C’est alors que des jeunes hommes du village sont venus les secourir. « Je
viens d’un autre village, je ne les connaissais pas », a déclaré Iman, la
femme de Moussa. « J’avais peur que ce
soient des colons. Mais j’ai reconnu l’un d’entre eux et je me suis
calmée. Ils ont porté les deux enfants à l’extérieur. J’avais tellement peur
que mes jambes ne me portaient pas. Je pouvais à peine marcher ». Ce n’est
qu’après avoir atteint la maison d’un parent qu’Amar, 5 ans, s’est laissé aller
aux larmes.

Bishara
Bishara dans son jardin, à côté de sa voiture incendiée
Haroun et sa famille, qui s’étaient cachés sur la terrasse, ont vu
plusieurs dizaines d’hommes masqués dispersés parmi les arbres et près des
maisons. Deux d’entre eux avaient des fusils, a-t-il dit, dont un qui portait
un gilet orange. Certains des hommes masqués portaient des gourdins. D’autres
avaient des pierres. La famille a déclaré que certains des colons envahisseurs
avaient également des armes de poing enfoncées dans la ceinture de leurs
pantalons.
Soudain, quelque chose a été tiré sur la maison en direction des jeeps
militaires qui n’avaient pas arrêté les envahisseurs. Ils ont cru qu’il s’agissait
d’une balle enrobée de caoutchouc. Plus tard, ils ont découvert qu’il s’agissait
d’une balle à pointe éponge, qui a brisé la table pliante à l’extérieur de la
maison.
Lina et les enfants quittent la terrasse et descendent en courant. Elle,
ses belles-sœurs et leurs enfants se répartissent entre le petit salon et une
chambre. Ils entendent des éclats de verre. Ceux qui étaient encore sur la
terrasse ont vu que lorsque les lanceurs de pierres n’avaient plus de pierres,
une escouade de jeunes gens leur en apportait d’autres.

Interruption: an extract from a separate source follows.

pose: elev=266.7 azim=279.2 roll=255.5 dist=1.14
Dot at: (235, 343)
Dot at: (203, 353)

Les envahisseurs frappent la porte d’acier de l’entrée à coups de pied et
de poing jusqu’à ce qu’elle s’ouvre. Quatre hommes masqués et non armés se sont
précipités à l’intérieur. Deux d’entre eux se sont dirigés vers la cuisine et
la salle de bains. Lina, qui est enceinte, et sa belle-sœur Amal se tenaient
derrière la porte en bois du salon et s’y appuyaient. Mais deux des
envahisseurs ont réussi à forcer la porte, pierres à la main.

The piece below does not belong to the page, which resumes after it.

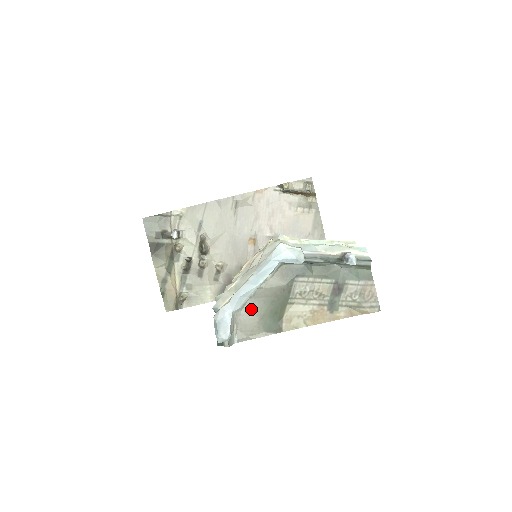
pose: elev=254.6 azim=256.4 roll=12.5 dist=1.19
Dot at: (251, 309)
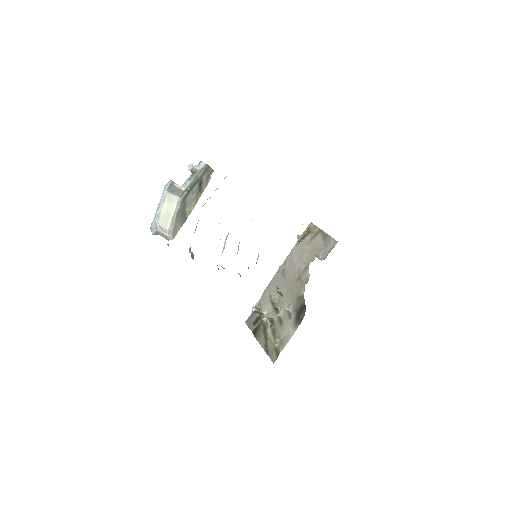
Dot at: (176, 223)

Lina a raconté comment elle a tenu la porte, désormais isolée, et tenté de
bloquer les hommes qui lançaient des pierres sur tous ceux qui se trouvaient à
proximité. Les jumelles de 5 ans, Shirin et Ribhi, se sont cachées sous la
table basse. Diana, 3 ans, s’est couvert le visage avec un oreiller et s’est
appuyée sur le bord du canapé. Julia, 8 ans, et Laila, 11 ans, se sont
accroupies sur le sol dans l’espace entre les meubles. Tous les enfants ont
crié et pleuré.
Pendant l’attaque,
Diana, âgée de 3 ans, s’est couvert le visage avec un oreiller et s’est appuyée
sur le bord du canapé
Selon Lina, l’un des envahisseurs a attrapé Rashid, le fils de 8 ans de sa
belle-sœur Amal, et a commencé à le tirer. Amal a attrapé son fils et l’a
sauvé. « Notre inquiétude pour nos enfants nous a donné du courage »,
a expliqué Lina.
Plus tard, la famille a découvert que le sol de la cuisine était couvert de
débris de verre, de produits
alimentaires et d’aliments cuits qui avaient été sortis du réfrigérateur et
jetés là. Ils ont également découvert que le micro-ondes, un miroir, des
poteries et une table avaient été brisés. Une pierre a brisé la télévision. La
voiture de la famille a été incendiée.
Haroun et son père ont dévalé les escaliers. L’un des envahisseurs a jeté
une partie de la table en plastique qui se trouvait dans la cour sur l’homme de
80 ans. La table l’a frappé au visage, il a glissé et est tombé dans les
escaliers. Haroun a saisi deux bouteilles de Coca-Cola en plastique qui se
trouvaient dans une boîte sur les escaliers et les a lancées sur l’un des
envahisseurs.
À ce moment-là, les sauveteurs du village étaient déjà près de sa maison et
les quatre envahisseurs qui se trouvaient à l’intérieur se sont enfuis. Les
colons qui se trouvaient à l’extérieur se sont également dispersés.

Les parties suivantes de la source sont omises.